ABOUT THIS TASK
Select each line in the entries below that contains the word "improve" and copy those lines out in full.
=== TASK INPUTS ===
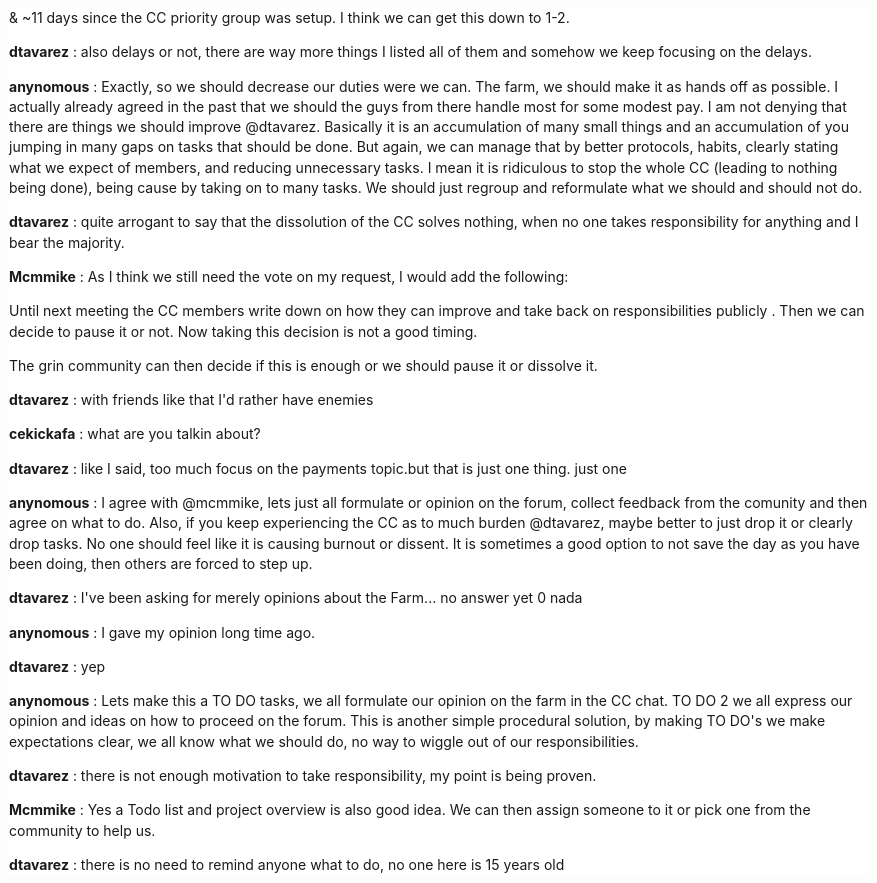 & ~11 days since the CC priority group was setup.  I think we can get this down to 1-2.

__dtavarez__ : also delays or not, there are way more things
I listed all of them and somehow we keep focusing on the delays.

__anynomous__ : Exactly, so we should decrease our duties were we can. The farm, we should make it as hands off as possible. I actually already agreed in the past that we should the guys from there handle most for some modest pay.
I am not denying that there are things we should improve @dtavarez. Basically it is an accumulation of many small things and an accumulation of you jumping in many gaps on tasks that should be done.
But again, we can manage that by better protocols, habits, clearly stating what we expect of members, and reducing unnecessary tasks.
I mean it is ridiculous to stop the whole CC (leading to nothing being done), being cause by taking on to many tasks. We should just regroup and reformulate what we should and should not do.

__dtavarez__ : quite arrogant to say that the dissolution of the CC solves nothing, when no one takes responsibility for anything and I bear the majority.

__Mcmmike__ : As I think we still need the vote on my request, I would add the following:

Until next meeting the CC members write down on how they can improve and take back on responsibilities publicly . Then we can decide to pause it or not. Now taking this decision is not a good timing. 

The grin community can then decide if this is enough or we should pause it or dissolve it.

__dtavarez__ : with friends like that I'd rather have enemies

__cekickafa__ : what are you talkin about?

__dtavarez__ : like I said, too much focus on the payments topic.but that is just one thing. just one

__anynomous__ : I agree with @mcmmike, lets just all formulate or opinion on the forum, collect feedback from the comunity and then agree on what to do. Also, if you keep experiencing the CC as to much burden @dtavarez, maybe better to just drop it or clearly drop tasks. No one should feel like it is causing burnout or dissent. It is sometimes a good option to not save the day as you have been doing, then others are forced to step up.

__dtavarez__ : I've been asking for merely opinions about the Farm... no answer yet
0
nada

__anynomous__ : I gave my opinion long time ago.

__dtavarez__ : yep

__anynomous__ : Lets make this a TO DO tasks, we all formulate our opinion on the farm in the CC chat.
TO DO 2 we all express our opinion and ideas on how to proceed on the forum.
This is another simple procedural solution, by making TO DO's we make expectations clear, we all know what we should do, no way to wiggle out of our responsibilities.

__dtavarez__ : there is not enough motivation to take responsibility, my point is being proven.

__Mcmmike__ : Yes a Todo list and project overview is also good idea. We can then assign someone to it or pick one from the community to help us.

__dtavarez__ : there is no need to remind anyone what to do, no one here is 15 years old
===
RESULT
I am not denying that there are things we should improve @dtavarez. Basically it is an accumulation of many small things and an accumulation of you jumping in many gaps on tasks that should be done.
Until next meeting the CC members write down on how they can improve and take back on responsibilities publicly . Then we can decide to pause it or not. Now taking this decision is not a good timing. 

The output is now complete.